Nous avons entendu aussi dans l’Évangile, Jésus nous dire « si vous ne changez pas pour devenir comme les enfants, vous n’entrerez pas dans le royaume des Cieux. » Que veut-il nous dire dans cette parole ? Cela va dans le sens de tout ce que j’ai dit : il nous invite à l’humilité et à la confiance. Tout comme les enfants et petits-enfants font totalement confiance à leurs parents et se remettent totalement entre leurs mains et les suivent, nous aussi nous sommes appelés à suivre le Seigneur, à nous laisser conduire par l’Esprit saint tout simplement. À partir du moment où nous faisons cela, c’est le Seigneur qui agit en nous.
L’humilité aussi est importante. Nous ne sommes pas supérieurs aux autres. Ce n’est pas parce que l’on pense avoir la vocation et être au cœur de l’Église que l’on est supérieurs aux autres. Nous avons aussi notre péché. Nous avons cependant un trésor à partager : l’Évangile du Salut, et amour du Christ qui a donné sa vie pour nous et qui vient nous sauver.
Sainte Thérèse de l’Enfant Jésus disait : « je suis trop petite pour faire de grandes choses ». Pourtant, lorsque nous regardons sa vie, dans son humilité, sa simplicité, sa foi et sa confiance en Dieu, nous ne pouvons que constater que cela a permis de très grandes choses, bien au-delà de tout ce qu’elle pouvait imaginer ! Et cela continue à produire du fruit, encore aujourd’hui. Beaucoup d’entre nous pourraient également se dire qu’ils sont trop petits pour faire de grandes choses. Et pourtant… pourtant, voyez tout ce que le Seigneur fait !

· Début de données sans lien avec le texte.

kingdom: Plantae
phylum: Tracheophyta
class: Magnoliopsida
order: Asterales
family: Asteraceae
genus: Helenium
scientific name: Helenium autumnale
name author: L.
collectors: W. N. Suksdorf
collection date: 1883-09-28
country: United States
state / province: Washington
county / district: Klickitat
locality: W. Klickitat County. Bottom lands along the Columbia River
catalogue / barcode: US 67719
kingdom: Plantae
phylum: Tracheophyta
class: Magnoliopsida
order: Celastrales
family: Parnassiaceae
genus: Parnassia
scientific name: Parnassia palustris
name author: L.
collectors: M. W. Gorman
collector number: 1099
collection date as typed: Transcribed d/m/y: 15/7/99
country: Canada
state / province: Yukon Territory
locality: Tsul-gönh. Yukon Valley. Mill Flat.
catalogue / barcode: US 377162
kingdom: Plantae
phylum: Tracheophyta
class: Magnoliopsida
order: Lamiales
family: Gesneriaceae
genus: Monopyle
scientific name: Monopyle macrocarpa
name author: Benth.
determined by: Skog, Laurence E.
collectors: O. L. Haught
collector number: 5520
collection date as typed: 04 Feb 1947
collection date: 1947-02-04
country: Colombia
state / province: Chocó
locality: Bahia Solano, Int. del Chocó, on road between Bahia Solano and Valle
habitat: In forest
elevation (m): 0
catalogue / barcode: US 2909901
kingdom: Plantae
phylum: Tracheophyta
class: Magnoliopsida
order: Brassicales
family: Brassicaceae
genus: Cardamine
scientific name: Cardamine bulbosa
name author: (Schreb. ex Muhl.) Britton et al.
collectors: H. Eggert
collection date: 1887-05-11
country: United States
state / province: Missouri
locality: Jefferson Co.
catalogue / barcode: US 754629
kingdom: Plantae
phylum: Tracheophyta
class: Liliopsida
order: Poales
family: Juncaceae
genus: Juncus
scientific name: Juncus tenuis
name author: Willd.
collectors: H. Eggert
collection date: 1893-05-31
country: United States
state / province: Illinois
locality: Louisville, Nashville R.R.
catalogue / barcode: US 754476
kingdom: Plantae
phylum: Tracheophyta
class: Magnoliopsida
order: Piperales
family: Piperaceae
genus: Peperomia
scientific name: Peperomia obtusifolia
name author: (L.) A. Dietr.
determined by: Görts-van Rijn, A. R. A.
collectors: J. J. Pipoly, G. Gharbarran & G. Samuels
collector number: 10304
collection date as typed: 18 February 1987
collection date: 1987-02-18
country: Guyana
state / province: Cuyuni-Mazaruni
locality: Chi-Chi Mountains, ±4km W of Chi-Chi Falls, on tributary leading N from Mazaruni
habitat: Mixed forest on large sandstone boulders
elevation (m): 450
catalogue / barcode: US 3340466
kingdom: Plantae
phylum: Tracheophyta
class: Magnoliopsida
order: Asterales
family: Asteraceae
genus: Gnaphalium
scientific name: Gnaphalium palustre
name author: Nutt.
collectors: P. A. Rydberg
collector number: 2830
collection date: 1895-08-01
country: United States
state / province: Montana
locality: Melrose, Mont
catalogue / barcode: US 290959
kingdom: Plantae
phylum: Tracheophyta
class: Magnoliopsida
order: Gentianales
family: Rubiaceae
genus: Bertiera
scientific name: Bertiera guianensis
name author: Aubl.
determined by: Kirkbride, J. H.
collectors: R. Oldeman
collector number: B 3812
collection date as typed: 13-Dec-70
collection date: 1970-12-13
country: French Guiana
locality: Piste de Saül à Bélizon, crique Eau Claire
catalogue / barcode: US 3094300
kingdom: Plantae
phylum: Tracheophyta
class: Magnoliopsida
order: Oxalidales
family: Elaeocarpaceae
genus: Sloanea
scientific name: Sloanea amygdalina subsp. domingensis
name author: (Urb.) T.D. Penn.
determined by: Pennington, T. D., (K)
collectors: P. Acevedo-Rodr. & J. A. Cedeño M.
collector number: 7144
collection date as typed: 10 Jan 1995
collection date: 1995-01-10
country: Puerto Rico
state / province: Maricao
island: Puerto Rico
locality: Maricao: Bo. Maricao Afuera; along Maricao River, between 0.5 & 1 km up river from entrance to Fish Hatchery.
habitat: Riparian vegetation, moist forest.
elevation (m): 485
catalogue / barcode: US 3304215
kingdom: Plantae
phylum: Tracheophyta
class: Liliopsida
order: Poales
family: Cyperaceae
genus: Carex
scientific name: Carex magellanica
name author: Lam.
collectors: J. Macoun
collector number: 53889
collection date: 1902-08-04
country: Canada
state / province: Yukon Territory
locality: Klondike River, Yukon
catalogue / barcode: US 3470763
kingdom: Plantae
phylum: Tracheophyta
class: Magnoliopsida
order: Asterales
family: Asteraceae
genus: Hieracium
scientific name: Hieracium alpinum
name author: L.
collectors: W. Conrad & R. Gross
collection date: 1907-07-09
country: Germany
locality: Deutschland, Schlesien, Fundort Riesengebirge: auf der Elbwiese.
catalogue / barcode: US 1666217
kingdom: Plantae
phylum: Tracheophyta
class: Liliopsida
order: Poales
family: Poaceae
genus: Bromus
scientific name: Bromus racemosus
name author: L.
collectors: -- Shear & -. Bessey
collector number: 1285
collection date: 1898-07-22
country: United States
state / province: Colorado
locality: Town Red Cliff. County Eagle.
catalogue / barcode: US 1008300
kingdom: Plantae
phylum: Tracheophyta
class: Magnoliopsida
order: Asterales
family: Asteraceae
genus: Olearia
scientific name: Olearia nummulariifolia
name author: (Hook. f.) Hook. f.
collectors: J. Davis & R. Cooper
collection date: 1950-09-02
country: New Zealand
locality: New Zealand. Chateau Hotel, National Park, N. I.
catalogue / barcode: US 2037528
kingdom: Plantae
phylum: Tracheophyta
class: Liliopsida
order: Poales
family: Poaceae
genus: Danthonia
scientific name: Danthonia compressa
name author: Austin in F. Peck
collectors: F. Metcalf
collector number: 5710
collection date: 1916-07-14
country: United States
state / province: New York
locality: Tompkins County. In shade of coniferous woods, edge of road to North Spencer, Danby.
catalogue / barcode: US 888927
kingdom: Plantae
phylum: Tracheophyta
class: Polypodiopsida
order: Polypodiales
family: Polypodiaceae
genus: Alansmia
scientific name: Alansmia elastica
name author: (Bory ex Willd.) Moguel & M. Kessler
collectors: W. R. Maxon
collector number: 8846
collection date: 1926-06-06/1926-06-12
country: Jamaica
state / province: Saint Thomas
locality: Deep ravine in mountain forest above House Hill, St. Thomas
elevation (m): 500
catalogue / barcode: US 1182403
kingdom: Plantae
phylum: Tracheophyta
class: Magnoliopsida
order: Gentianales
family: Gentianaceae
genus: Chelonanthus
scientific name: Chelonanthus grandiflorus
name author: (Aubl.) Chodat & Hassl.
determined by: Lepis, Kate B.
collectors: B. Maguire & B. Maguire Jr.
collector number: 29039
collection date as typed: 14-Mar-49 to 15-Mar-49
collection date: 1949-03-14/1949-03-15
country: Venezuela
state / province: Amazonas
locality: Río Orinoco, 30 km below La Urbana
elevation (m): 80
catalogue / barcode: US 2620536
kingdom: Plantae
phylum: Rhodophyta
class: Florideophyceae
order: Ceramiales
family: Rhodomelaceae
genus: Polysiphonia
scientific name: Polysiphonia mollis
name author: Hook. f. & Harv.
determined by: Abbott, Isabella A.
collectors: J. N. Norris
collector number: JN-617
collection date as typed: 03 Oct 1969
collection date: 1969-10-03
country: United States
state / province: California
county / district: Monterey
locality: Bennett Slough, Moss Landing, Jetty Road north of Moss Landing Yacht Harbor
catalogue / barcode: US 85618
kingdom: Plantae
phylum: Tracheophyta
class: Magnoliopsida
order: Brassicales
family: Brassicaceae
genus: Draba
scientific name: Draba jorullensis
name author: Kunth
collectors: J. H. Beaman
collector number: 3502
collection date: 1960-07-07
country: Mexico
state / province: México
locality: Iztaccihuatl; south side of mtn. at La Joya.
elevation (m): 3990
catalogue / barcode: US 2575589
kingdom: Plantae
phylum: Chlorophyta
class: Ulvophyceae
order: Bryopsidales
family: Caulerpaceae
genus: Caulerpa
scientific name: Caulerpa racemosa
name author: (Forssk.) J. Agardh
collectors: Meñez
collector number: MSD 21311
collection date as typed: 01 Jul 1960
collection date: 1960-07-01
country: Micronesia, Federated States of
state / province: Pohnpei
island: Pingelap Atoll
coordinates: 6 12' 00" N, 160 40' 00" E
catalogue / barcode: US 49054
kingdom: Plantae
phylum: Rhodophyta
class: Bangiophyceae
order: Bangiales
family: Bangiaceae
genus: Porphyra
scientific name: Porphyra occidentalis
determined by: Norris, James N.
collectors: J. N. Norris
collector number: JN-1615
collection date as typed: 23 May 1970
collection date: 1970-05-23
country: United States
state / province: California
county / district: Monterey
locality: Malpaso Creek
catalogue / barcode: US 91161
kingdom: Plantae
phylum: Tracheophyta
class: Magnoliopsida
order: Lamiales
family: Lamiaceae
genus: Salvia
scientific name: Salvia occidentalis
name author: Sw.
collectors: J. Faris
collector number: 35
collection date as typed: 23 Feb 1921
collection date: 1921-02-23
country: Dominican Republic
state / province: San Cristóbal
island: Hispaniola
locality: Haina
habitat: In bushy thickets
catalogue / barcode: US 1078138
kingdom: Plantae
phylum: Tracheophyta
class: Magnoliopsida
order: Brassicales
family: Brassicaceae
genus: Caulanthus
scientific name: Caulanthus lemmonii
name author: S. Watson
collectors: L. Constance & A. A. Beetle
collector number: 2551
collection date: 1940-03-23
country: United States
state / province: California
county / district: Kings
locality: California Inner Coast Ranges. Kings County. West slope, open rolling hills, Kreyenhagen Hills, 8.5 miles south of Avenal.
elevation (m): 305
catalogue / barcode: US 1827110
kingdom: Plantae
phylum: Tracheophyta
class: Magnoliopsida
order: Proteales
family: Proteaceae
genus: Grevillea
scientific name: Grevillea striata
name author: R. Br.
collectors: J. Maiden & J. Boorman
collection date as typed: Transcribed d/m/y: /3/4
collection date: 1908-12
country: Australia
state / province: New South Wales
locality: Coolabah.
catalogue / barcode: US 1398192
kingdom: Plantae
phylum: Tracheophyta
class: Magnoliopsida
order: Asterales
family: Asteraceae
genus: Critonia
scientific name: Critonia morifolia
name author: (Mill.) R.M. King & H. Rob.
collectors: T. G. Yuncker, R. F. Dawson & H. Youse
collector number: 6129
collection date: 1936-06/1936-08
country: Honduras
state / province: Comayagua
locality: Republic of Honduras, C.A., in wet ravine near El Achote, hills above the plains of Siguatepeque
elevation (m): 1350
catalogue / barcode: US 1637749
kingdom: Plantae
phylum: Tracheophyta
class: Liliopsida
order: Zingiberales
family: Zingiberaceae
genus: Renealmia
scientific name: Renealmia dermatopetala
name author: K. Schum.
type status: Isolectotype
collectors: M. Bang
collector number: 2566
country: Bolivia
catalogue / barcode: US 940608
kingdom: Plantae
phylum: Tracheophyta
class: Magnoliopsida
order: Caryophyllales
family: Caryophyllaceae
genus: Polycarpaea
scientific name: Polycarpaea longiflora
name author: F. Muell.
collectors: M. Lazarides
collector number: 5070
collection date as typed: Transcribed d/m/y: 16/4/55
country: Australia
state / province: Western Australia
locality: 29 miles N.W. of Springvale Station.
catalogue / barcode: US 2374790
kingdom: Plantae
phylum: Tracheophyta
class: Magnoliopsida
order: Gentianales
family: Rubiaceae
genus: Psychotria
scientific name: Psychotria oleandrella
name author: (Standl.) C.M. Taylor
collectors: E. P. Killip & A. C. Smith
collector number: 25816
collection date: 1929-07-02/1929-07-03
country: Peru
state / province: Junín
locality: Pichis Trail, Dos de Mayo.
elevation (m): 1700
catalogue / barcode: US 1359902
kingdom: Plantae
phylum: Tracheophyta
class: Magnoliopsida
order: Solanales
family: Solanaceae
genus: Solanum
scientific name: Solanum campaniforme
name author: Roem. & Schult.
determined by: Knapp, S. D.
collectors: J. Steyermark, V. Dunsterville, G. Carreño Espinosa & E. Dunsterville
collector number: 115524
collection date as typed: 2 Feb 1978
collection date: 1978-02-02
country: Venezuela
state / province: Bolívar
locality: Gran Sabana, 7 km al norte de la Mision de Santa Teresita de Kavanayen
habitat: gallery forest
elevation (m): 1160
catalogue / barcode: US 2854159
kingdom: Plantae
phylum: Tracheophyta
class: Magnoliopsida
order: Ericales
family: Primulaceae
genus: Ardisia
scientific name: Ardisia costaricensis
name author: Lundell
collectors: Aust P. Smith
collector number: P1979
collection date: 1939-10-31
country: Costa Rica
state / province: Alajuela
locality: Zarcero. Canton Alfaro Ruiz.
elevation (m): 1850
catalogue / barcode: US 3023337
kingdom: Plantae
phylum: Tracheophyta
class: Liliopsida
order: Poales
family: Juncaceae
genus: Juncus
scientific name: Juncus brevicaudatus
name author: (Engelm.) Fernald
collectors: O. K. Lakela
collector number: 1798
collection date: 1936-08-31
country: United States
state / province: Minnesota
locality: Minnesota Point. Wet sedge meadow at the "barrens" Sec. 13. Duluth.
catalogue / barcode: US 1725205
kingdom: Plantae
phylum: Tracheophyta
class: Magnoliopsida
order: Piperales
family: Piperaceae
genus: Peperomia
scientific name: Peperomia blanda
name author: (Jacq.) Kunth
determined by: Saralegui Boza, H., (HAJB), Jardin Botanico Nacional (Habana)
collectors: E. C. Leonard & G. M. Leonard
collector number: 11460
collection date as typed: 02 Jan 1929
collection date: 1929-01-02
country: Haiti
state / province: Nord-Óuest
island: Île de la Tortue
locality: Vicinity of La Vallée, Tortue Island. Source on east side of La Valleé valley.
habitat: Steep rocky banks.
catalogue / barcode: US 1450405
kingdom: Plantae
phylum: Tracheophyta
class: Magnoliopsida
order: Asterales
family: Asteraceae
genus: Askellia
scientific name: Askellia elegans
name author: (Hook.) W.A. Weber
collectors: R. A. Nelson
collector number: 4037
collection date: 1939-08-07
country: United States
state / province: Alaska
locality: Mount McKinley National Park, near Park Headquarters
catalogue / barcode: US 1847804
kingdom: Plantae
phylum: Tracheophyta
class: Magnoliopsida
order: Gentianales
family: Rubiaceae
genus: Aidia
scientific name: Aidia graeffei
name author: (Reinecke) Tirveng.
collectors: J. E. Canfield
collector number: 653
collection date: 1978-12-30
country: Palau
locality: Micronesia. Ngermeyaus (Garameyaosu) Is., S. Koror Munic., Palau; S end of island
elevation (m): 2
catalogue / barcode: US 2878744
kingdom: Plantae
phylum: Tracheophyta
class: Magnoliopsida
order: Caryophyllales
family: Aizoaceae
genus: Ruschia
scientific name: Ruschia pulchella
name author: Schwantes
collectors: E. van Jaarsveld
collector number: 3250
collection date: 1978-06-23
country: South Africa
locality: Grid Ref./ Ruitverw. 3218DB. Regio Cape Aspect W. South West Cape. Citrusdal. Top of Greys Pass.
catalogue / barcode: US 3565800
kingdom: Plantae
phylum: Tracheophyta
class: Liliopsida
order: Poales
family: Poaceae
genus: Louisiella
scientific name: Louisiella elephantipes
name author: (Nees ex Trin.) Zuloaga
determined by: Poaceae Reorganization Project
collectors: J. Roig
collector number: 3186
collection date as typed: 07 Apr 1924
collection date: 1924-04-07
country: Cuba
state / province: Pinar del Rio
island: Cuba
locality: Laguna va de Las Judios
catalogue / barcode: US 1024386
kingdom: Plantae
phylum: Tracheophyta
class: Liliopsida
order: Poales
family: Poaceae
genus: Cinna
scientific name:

Les Sœurs ont permis à de nombreuses personnes de découvrir l’Amour du Seigneur, d’être soutenues, consolées, encouragées, aussi, au nom du Christ, mais l’Église est toujours là. Les Sœurs ont planté, d’autres vont arroser, mais c’est toujours dans l’Action de grâce et aussi dans la prière que nous pouvons confier au Seigneur, les Sœurs bien sûr, mais aussi tous les chrétiens, leur curé et les prêtres qui viennent ici, tous les habitants de Molène. Confions-nous aussi à la prière de sainte Thérèse de l’Enfant Jésus. Vous n’êtes pas trop petits pour faire de grandes choses ! Le Seigneur est bien là. Il manifeste sa puissance d’Amour. Amen.